Frise-se, mais uma vez, que a postura inflexível nesse momento, seja de parte do consumidor, seja de parte dos Procons, seja do fornecedor, diante da gigantesca proporção que a propagação da doença tomou, levaria à inviabilidade dos acordos, ameaçaria o crédito dos consumidores e a existência das empresas.
A radicalização leva, portanto, à judicialização e não resolve o problema do consumidor nesse momento.
À vista disso, o Procon-SP, ao mesmo tempo em que reafirma o compromisso em resguardar o direito básico do consumidor de rever seu contrato, sempre que fatos supervenientes tornarem excessivamente onerosas as cláusulas contratuais, estabelece diretrizes para negociação com os fornecedores, com objetivo de garantir a eficiência e agilidade no atendimento.
Importante relembrar uma vez mais, que o cenário de pandemia, somado à declaração do estado de calamidade pública, afasta tanto a culpa, quanto o nexo de causalidade em relação ao fornecedor, dificultando o posicionamento inflexível junto à mesa de negociações. A presente situação não tem como se equiparar à hipótese de previsão empresarial do chamado risco do negócio.
Os fornecedores, por sua vez, orientados pelo princípio da boa fé objetiva precisam se colocar no lugar dos consumidores e fazer por eles o que gostariam de receber se estivessem naquela posição. Em outras palavras, o equilíbrio, o bom senso, a boa vontade e a boa fé devem prevalecer.
Entendendo ser a forma mais eficaz de negociação com os fornecedores em um momento de excepcionalidade institucional, com a potencial ruptura da totalidade dos contratos firmados, o Procon-SP sugere como opção preferencial dos consumidores a conversão do serviço em crédito para ser usufruído em momento posterior, a critério do consumidor, sem a imposição de qualquer cobrança de taxa, multa ou outra forma de penalização, como retenção de parte de valor.

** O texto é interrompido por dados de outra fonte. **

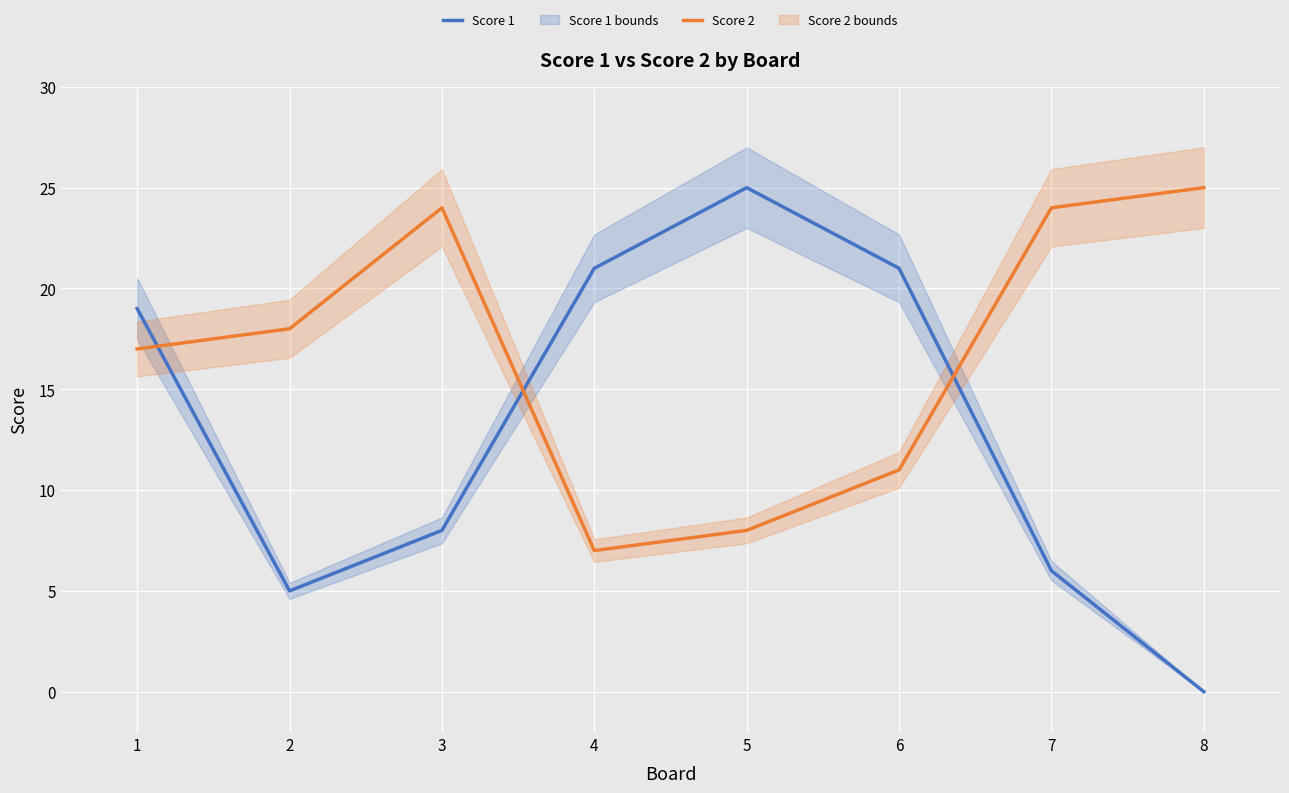

Which has a higher value, 7 or 1?

1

Os serviços que puderem continuar a ser prestados a distância não precisarão ser interrompidos.
A solução deverá ser guiada pelos princípios da boa-fé, razoabilidade, proporcionalidade e transparência, sendo imprescindíveis equilíbrio e bom senso.
Feitas essas considerações, é que o Procon-SP garante maximizar seus esforços para que os consumidores de produtos ou serviços que tiveram seus direitos afetados por esses fatores externos, pelo prazo de 12 (doze) meses após vencida a pandemia e encerrado o decreto de calamidade, isentos de qualquer penalidade contratual, possam exercer o direito de escolha entre: 1) o reagendamento do serviço contratado; 2) a substituição por outro produto ou serviço equivalente; 3) a utilização de crédito para ser consumido na mesma empresa.
Também buscará junto aos fornecedores o direito ao reembolso dos valores pagos, no entanto, a ser efetuado após o encerramento do decreto de calamidade e vencida a pandemia do coronavírus (covid-19).
Os fornecedores de produtos e serviços deverão envidar esforços para manter os compromissos assumidos e cumprirem os prazos regulamentares de atendimento ao Procon-SP, preservando os satisfatórios índices de solução.
Por fim, o Procon-SP alerta que, em hipótese alguma serão toleradas práticas abusivas e má fé, podendo, em casos extremos, as providências administrativas ser acompanhadas de medidas no âmbito criminal em parceria com a Polícia Judiciária.